++++ DATA IN THIS EXERCISE

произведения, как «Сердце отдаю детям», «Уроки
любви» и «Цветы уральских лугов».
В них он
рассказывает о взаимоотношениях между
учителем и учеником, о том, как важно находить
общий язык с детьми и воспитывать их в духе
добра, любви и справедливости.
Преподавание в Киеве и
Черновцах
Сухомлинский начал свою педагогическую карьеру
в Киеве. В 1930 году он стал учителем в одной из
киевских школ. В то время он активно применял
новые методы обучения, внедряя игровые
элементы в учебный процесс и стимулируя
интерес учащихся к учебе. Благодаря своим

++++++++

__WHAT IS BEING ASKED__: Can you rewrite these lines with "Киеве" replaced by "Одессе" everywhere and everything else left unchanged?

__EXERCISE ANSWER__:
произведения, как «Сердце отдаю детям», «Уроки
любви» и «Цветы уральских лугов».
В них он
рассказывает о взаимоотношениях между
учителем и учеником, о том, как важно находить
общий язык с детьми и воспитывать их в духе
добра, любви и справедливости.
Преподавание в Одессе и
Черновцах
Сухомлинский начал свою педагогическую карьеру
в Одессе. В 1930 году он стал учителем в одной из
киевских школ. В то время он активно применял
новые методы обучения, внедряя игровые
элементы в учебный процесс и стимулируя
интерес учащихся к учебе. Благодаря своим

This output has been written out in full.